High-arctic family planning: earlier spring onset advances age at first reproduction in barnacle geese

Cite this dataset

Layton-Matthews, Kate et al. (2020). High-arctic family planning: earlier spring onset advances age at first reproduction in barnacle geese [Dataset]. Dryad. https://doi.org/10.5061/dryad.wdbrv15jz

Abstract

Quantifying how key life-history traits respond to climatic change is fundamental in understanding and predicting long-term population prospects. Age at first reproduction, which affects fitness and population dynamics, may be influenced by environmental stochasticity but has rarely been directly linked to climate change. Here, we use a case study from the highly seasonal and stochastic environment in high-arctic Svalbard, with strong temporal trends in breeding conditions, to test whether rapid climate warming may induce changes in age at first reproduction in barnacle geese, Branta leucopsis. Using long-term mark-recapture and reproductive data (1991-2017), we developed a multi-event model to estimate individual age at first reproduction (i.e., goslings produced). The annual probability of reproducing for the first time was negatively affected by population density but only for two-year olds, the earliest age of maturity. Furthermore, advanced spring onset positively influenced the probability of reproducing and even more strongly the probability of reproducing for the first time. Thus, because climate warming has advanced spring onset by two weeks, this likely led to an earlier age at first reproduction by more than doubling the probability of reproducing at two-years old.
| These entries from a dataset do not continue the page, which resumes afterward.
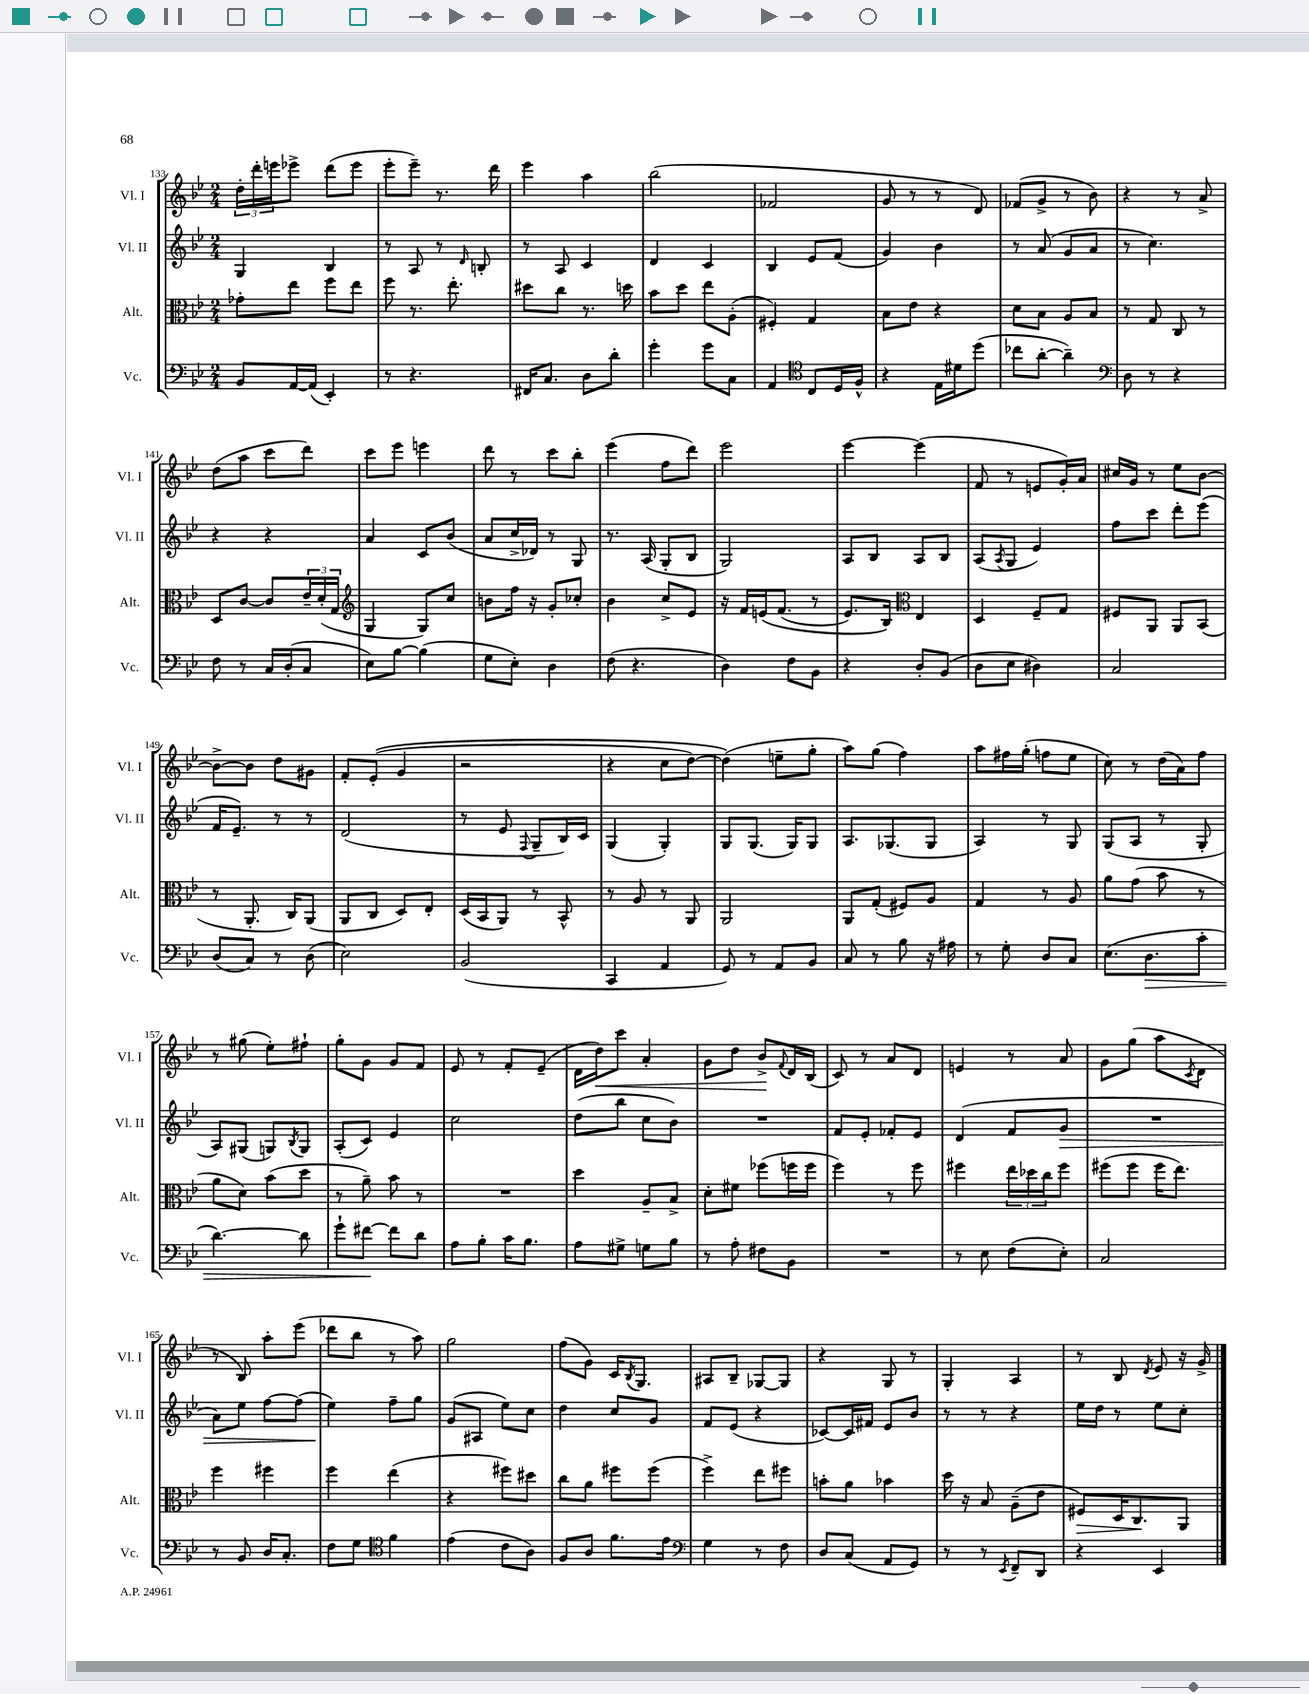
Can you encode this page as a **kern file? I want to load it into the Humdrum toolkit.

**kern	**dynam	**kern	**dynam	**kern	**dynam	**kern	**dynam
*part4	*part4	*part3	*part3	*part2	*part2	*part1	*part1
*staff4	*staff4	*staff3	*staff3	*staff2	*staff2	*staff1	*staff1
*I"Vc.	*	*I"Alt.	*	*I"Vl. II	*	*I"Vl. I	*
*I'Vc.	*	*I'Alt.	*	*I'Vl. II	*	*I'Vl. I	*
*clefF4	*	*clefC3	*	*clefG2	*	*clefG2	*
*k[b-e-]	*	*k[b-e-]	*	*k[b-e-]	*	*k[b-e-]	*
*M2/4	*	*M2/4	*	*M2/4	*	*M2/4	*
=133	=133	=133	=133	=133	=133	=133	=133
8BB-/L	.	8g-X'\L	.	4G/	.	24dd'\LL	.
.	.	.	.	.	.	24ddd'\	.
.	.	.	.	.	.	24eeen\J	.
[16AA/L	.	8ee-\J	.	.	.	8eee-X^\J	.
(16AA/JJ]	.	.	.	.	.	.	.
4EE-'/)	.	8ff\L	.	4B-/	.	(8ddd\L	.
.	.	8ee-\J	.	.	.	8eee-\J	.
=134	=134	=134	=134	=134	=134	=134	=134
8r	.	8ff\	.	8r	.	8eee-'\L	.
4.r	.	8.r	.	8A/	.	8eee-~\J)	.
.	.	.	.	8r	.	8.r	.
.	.	8.ee-'\	.	.	.	.	.
.	.	.	.	16qqd/	.	.	.
.	.	.	.	8Bn'/	.	.	.
.	.	.	.	.	.	16ddd\	.
=135	=135	=135	=135	=135	=135	=135	=135
16FF#X/KL	.	8dd#X\L	.	8r	.	4eee-\	.
8.C/J	.	.	.	.	.	.	.
.	.	8cc\J	.	8A/	.	.	.
8D\L	.	8.r	.	4c/	.	4aa\	.
8d'\J	.	.	.	.	.	.	.
.	.	16ddn\	.	.	.	.	.
=136	=136	=136	=136	=136	=136	=136	=136
4g'\	.	8b-\L	.	4d/	.	(2bb-\	.
.	.	8dd\J	.	.	.	.	.
8g\L	.	8ee-\L	.	4c/	.	.	.
8C\J	.	(8A'\J	.	.	.	.	.
=137	=137	=137	=137	=137	=137	=137	=137
4AA/	.	4F#X'/)	.	4B-/	.	2f-X/	.
*clefC4	*	*	*	*	*	*	*
8C/L	.	4G/	.	8e-/L	.	.	.
16D/L	.	.	.	(8f/J	.	.	.
16F^^/JJ	.	.	.	.	.	.	.
=138	=138	=138	=138	=138	=138	=138	=138
4r	.	8B-\L	.	4g/)	.	8g/	.
.	.	8e-\J	.	.	.	8r	.
16E-\LL	.	4r	.	4b-\	.	8r	.
16d#X\J	.	.	.	.	.	.	.
(8dd\J	.	.	.	.	.	8d/)	.
=139	=139	=139	=139	=139	=139	=139	=139
8cc-X\L	.	8d\L	.	8r	.	(8f-X/L	.
[8a'\J	.	8B-\J	.	(8a/	.	8g^/J	.
4a~\])	.	8A/L	.	8g/L	.	8r	.
.	.	8B-/J	.	8a/J	.	8b-\)	.
=140	=140	=140	=140	=140	=140	=140	=140
*clefF4	*	*	*	*	*	*	*
8D\	.	8r	.	8r	.	4r	.
8r	.	8G/	.	4.cc\)	.	.	.
4r	.	8C/	.	.	.	8r	.
.	.	8r	.	.	.	8a^/	.
!!LO:LB:g=z
=141	=141	=141	=141	=141	=141	=141	=141
8F\	.	8D/L	.	4r	.	(8dd\L	.
8r	.	[8c/J	.	.	.	8aa\J	.
16C/LL	.	8c/L]	.	4r	.	8ccc\L	.
(16D'/J	.	.	.	.	.	.	.
8C/J	.	24e-~/L	.	.	.	8ddd\J)	.
.	.	(24d'/	.	.	.	.	.
.	.	24G/JJ	.	.	.	.	.
=142	=142	=142	=142	=142	=142	=142	=142
*	*	*clefG2	*	*	*	*	*
8E-\L)	.	4G/	.	4a/	.	8ccc\L	.
[8B-\J	.	.	.	.	.	8eee-\J	.
(4B-\]	.	8G/L)	.	8c/L	.	4eeen\	.
.	.	8cc/J	.	(8b-/J	.	.	.
=143	=143	=143	=143	=143	=143	=143	=143
8G\L	.	8bn\L	.	8a/L	.	8ddd\	.
8E-'\J)	.	16ff\Jk	.	16cc^/L	.	8r	.
.	.	16r	.	16d-X/JJ)	.	.	.
4D\	.	8g'/L	.	8r	.	8ccc\L	.
.	.	8cc-X'/J	.	8G/	.	8bb-'\J	.
=144	=144	=144	=144	=144	=144	=144	=144
(8F\	.	4b-\	.	8.r	.	(4eee-\	.
4.r	.	.	.	.	.	.	.
.	.	.	.	(16A/	.	.	.
.	.	8cc^/L	.	8G'/L	.	8ff\L	.
.	.	8e-/J	.	8B-/J	.	8ddd\J)	.
=145	=145	=145	=145	=145	=145	=145	=145
4D\)	.	16r	.	2G/)	.	2eee-\	.
.	.	16f/LL	.	.	.	.	.
.	.	(16en/J	.	.	.	.	.
.	.	(8.f/J	.	.	.	.	.
8F\L	.	.	.	.	.	.	.
8BB-\J	.	8r	.	.	.	.	.
=146	=146	=146	=146	=146	=146	=146	=146
4r	.	8.e-/L)	.	8A/L	.	[4eee-\	.
.	.	.	.	8B-/J	.	.	.
.	.	16B-/Jk)	.	.	.	.	.
*	*	*clefC3	*	*	*	*	*
8D'/L	.	4E-/	.	8A/L	.	(4eee-\]	.
(8BB-/J	.	.	.	8B-/J	.	.	.
=147	=147	=147	=147	=147	=147	=147	=147
8D\L	.	4D/	.	(8A/L	.	8f/	.
.	.	.	.	8qA/	.	.	.
8E-\J	.	.	.	8G/J	.	8r	.
4D#X\)	.	8F~/L	.	4e-/)	.	8en/L	.
.	.	8G/J	.	.	.	16g'/L)	.
.	.	.	.	.	.	16a/JJ	.
=148	=148	=148	=148	=148	=148	=148	=148
2C/	.	8F#X/L	.	8ff\L	.	16cc#X/LL	.
.	.	.	.	.	.	16g/JJ	.
.	.	8AA/J	.	8ccc\J	.	8r	.
.	.	8AA/L	.	8ddd'\L	.	8ee-\L	.
.	.	(8BB-/J	.	(8eee-\J	.	[8b-\J	.
!!LO:LB:g=z
=149	=149	=149	=149	=149	=149	=149	=149
(8D/L	.	8r	.	16f/KL	.	8b-^\L_	.
.	.	.	.	8.e-~/J)	.	.	.
8C/J)	.	8.AA'/	.	.	.	8b-\J]	.
8r	.	.	.	8r	.	8dd\L	.
.	.	16C/KL)	.	.	.	.	.
(8D\	.	(8AA/J	.	8r	.	8g#X\J	.
=150	=150	=150	=150	=150	=150	=150	=150
2E-\)	.	8AA/L	.	(2d/	.	8f'/L	.
.	.	8C/J	.	.	.	((8e-'/J	.
.	.	8D/L)	.	.	.	4g/	.
.	.	8E-'/J	.	.	.	.	.
=151	=151	=151	=151	=151	=151	=151	=151
(2BB-/	.	(16D/LL	.	8r	.	2r	.
.	.	16BB-/J	.	.	.	.	.
.	.	8AA/J)	.	8e-/	.	.	.
.	.	.	.	8qqF/	.	.	.
.	.	8r	.	8G~/L	.	.	.
.	.	8BB-^^/	.	16B-/L)	.	.	.
.	.	.	.	16c/JJ	.	.	.
=152	=152	=152	=152	=152	=152	=152	=152
4CC/	.	8r	.	(4G/	.	4r	.
.	.	8A/	.	.	.	.	.
4AA/	.	8r	.	4G'/)	.	8cc\L	.
.	.	8AA/	.	.	.	[8dd\J)	.
=153	=153	=153	=153	=153	=153	=153	=153
8GG/)	.	2AA/	.	8G/L	.	(4dd\])	.
8r	.	.	.	(8.G/J	.	.	.
8AA/L	.	.	.	.	.	8een~\L	.
.	.	.	.	16G/KL)	.	.	.
8BB-/J	.	.	.	8G/J	.	8gg'\J	.
=154	=154	=154	=154	=154	=154	=154	=154
8C/	.	8AA/L	.	8.A/L	.	8aa\L)	.
8r	.	(8G'/J	.	.	.	(8gg\J	.
.	.	.	.	(8.G-X/	.	.	.
8B-\	.	8F#X/L)	.	.	.	4ff\)	.
16r	.	8A/J	.	8G-/J	.	.	.
16A#X\	.	.	.	.	.	.	.
=155	=155	=155	=155	=155	=155	=155	=155
8r	.	4G/	.	4A/)	.	8aa\L	.
8G'\	.	.	.	.	.	16ff#X\L	.
.	.	.	.	.	.	(16gg'\JJ	.
8D/L	.	8r	.	8r	.	8ffn\L	.
8C/J	.	8A/	.	8G/	.	8ee-\J	.
=156	=156	=156	=156	=156	=156	=156	=156
(8.E-\L	.	8a\L	.	(8G/L	.	8cc\)	.
.	.	(8g\J	.	8A/J	.	8r	.
!	!LO:HP:b	!	!	!	!	!	!
8.D\	>	.	.	.	.	.	.
.	.	8b-\	.	8r	.	(16dd\LL	.
.	.	.	.	.	.	16a\J)	.
8c'\J	.	8r	.	8G'/	.	8ff\J	.
!!LO:LB:g=z
=157	=157	=157	=157	=157	=157	=157	=157
[4.d\)	.	8a\L	.	8A/L)	.	8r	.
.	.	8d\J)	.	(8G#X/J	.	(8gg#X\	.
.	.	(8b-\L	.	8Gn/L)	.	8ee-'\L)	.
.	.	.	.	8qB-/	.	.	.
8d\]	.	8dd\J	.	8G/J	.	8ff#X`\J	.
=158	=158	=158	=158	=158	=158	=158	=158
8g`\L	.	8r	.	(8A'/L	.	8gg'\L	.
[8f#X\J	.	8a~\)	.	8c/J)	.	8g\J	.
8f#\L]	]	8b-\	.	4e-/	.	8g/L	.
8d\J	.	8r	.	.	.	8f/J	.
=159	=159	=159	=159	=159	=159	=159	=159
8A\L	.	2r	.	2cc\	.	8e-/	.
8B-'\J	.	.	.	.	.	8r	.
16c\KL	.	.	.	.	.	8f'/L	.
8.B-\J	.	.	.	.	.	.	.
.	.	.	.	.	.	(8e-~/J	.
=160	=160	=160	=160	=160	=160	=160	=160
8A\L	.	4dd\	.	(8dd\L	.	16d\LL	.
!	!	!	!	!	!	!	!LO:HP:b
.	.	.	.	.	.	16dd\J)	<
8G#X^\J	.	.	.	8bb-\J	.	8ccc\J	.
8Gn\L	.	8A~/L	.	8cc\L	.	4a'/	.
8B-\J	.	8B-^/J	.	8b-\J)	.	.	.
=161	=161	=161	=161	=161	=161	=161	=161
8r	.	8d'\L	.	2r	.	8g\L	.
8A'\	.	8f#X\J	.	.	.	8dd\J	.
8F#X\L	.	(8ff-X\L	.	.	.	8b-^/L	.
.	.	.	.	.	.	8qqf/	.
8BB-\J	.	16ffn\L	.	.	.	16d/L	[
.	.	16ff\JJ	.	.	.	(16B-/JJ	.
=162	=162	=162	=162	=162	=162	=162	=162
2r	.	4ff\)	.	8f/L	.	8c/)	.
.	.	.	.	8e-'/J	.	8r	.
.	.	8r	.	8f-X'/L	.	8a/L	.
.	.	8ff\	.	8e-/J	.	8d/J	.
=163	=163	=163	=163	=163	=163	=163	=163
8r	.	4ff#X\	.	(4d/	.	4en/	.
8E-\	.	.	.	.	.	.	.
(8F\L	.	24ee-\LL	.	8f/L	.	8r	.
.	.	24dd-X\	.	.	.	.	.
.	.	24cc\J	.	.	.	.	.
!	!	!	!	!	!LO:HP:b	!	!
8E-'\J)	.	8ff#\J	.	8g/J	>	8a/	.
=164	=164	=164	=164	=164	=164	=164	=164
2C/	.	(8ff#X\L	.	2r	.	8g\L	.
.	.	8ff#\J	.	.	.	(8gg\J	.
.	.	16ff#\KL	.	.	.	8aa\L	.
.	.	8.ee-\J)	.	.	.	.	.
.	.	.	.	.	.	8qc/	.
.	.	.	.	.	.	8d\J	.
!!LO:LB:g=z
=165	=165	=165	=165	=165	=165	=165	=165
8r	.	4ff\	.	8a\L)	.	8r	.
8BB-/	.	.	.	8ee-\J	.	8B-/)	.
16D/KL	.	4ff#X\	.	[8ff\L	.	8aa'\L	.
8.C'/J	.	.	.	.	.	.	.
.	.	.	.	(8ff\J]	.	(8eee-\J	.
=166	=166	=166	=166	=166	=166	=166	=166
8F\L	.	4ff\	.	4ee-\)	.	8ddd-X\L	.
8G\J	.	.	.	.	.	8bb-\J	.
*clefC4	*	*	*	*	*	*	*
4f\	.	(4ee-\	.	8ff~\L	]	8r	.
.	.	.	.	8gg\J	.	8aa\)	.
=167	=167	=167	=167	=167	=167	=167	=167
(4e-\	.	4r	.	(8g/L	.	2gg\	.
.	.	.	.	8A#X/J	.	.	.
8c\L	.	8ff#X\L)	.	8ee-\L)	.	.	.
8A\J)	.	8dd#X\J	.	8cc\J	.	.	.
=168	=168	=168	=168	=168	=168	=168	=168
8F/L	.	8cc\L	.	4dd\	.	(8ff\L	.
8A/J	.	8a\J	.	.	.	8g\J)	.
8.f\L	.	8ff#X\L	.	8cc/L	.	16c/KL	.
.	.	.	.	.	.	8qB-/	.
.	.	.	.	.	.	8.G/J	.
.	.	(8ff#\J	.	8g/J	.	.	.
16e-\Jk	.	.	.	.	.	.	.
=169	=169	=169	=169	=169	=169	=169	=169
*clefF4	*	*	*	*	*	*	*
4G\	.	4ff^\)	.	8f/L	.	8A#X/L	.
.	.	.	.	(8e-/J	.	8B-~/J	.
8r	.	8ee-\L	.	4r	.	[8G-X/L	.
8F\	.	8ff#X\J	.	.	.	8G-/J]	.
=170	=170	=170	=170	=170	=170	=170	=170
8D/L	.	8bn'\L	.	[8c-X/L)	.	4r	.
(8C/J	.	8a\J	.	16c-/L]	.	.	.
.	.	.	.	16f#X/JJ	.	.	.
8AA/L	.	4b-X\	.	8e-/L	.	8G/	.
8GG/J)	.	.	.	8b-/J	.	8r	.
=171	=171	=171	=171	=171	=171	=171	=171
8r	.	16dd\	.	8r	.	4G'/	.
.	.	16r	.	.	.	.	.
8r	.	8B-/	.	8r	.	.	.
8qEE-/	.	.	.	.	.	.	.
8FF~/L	.	(8A~\L	.	4r	.	4A/	.
8DD/J	.	8e-\J	.	.	.	.	.
=172	=172	=172	=172	=172	=172	=172	=172
!	!	!	!LO:HP:b	!	!	!	!
4r	.	8F#X/L)	>	16ee-\LL	.	8r	.
.	.	.	.	16dd\JJ	.	.	.
.	.	16D/K	.	8r	.	8B-/	.
.	.	8.C/	.	.	.	.	.
.	.	.	.	.	.	8qd/	.
4EE-/	.	.	.	8ee-\L	.	8e-/	.
.	.	8AA/J	]	8cc'\J	.	16r	.
.	.	.	.	.	.	16g^/	.
==	==	==	==	==	==	==	==
*-	*-	*-	*-	*-	*-	*-	*-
This may, in turn, impact important life-history trade-offs and long-term population trajectories.

Methods

Long-term individual mark recapture, based on multiple observations per year from 1991-2017.

Covariates used as predictors in the model.

Usage notes

File (1) Individual histories of female barnacle geese over a 27-year study period (1990-2017). 2 =status breeding (observed with goslings), 1 = observed without goslings and 0 = not observed. Individuals histories were fitted with a multi-event model in E-SURGE to model the transitions probilities among states, the multi-event framework allows for estimation of state uncertainty i.e., whether a female was a pre-breeder (never bred before) or a non-breeder.

 

File (1) Scaled covariates, timing of spring onset (SO) and adult population size (POP) used as predictors in the multi-event model.

Model implementation can be found in the supplementary informatoin along with the manuscript.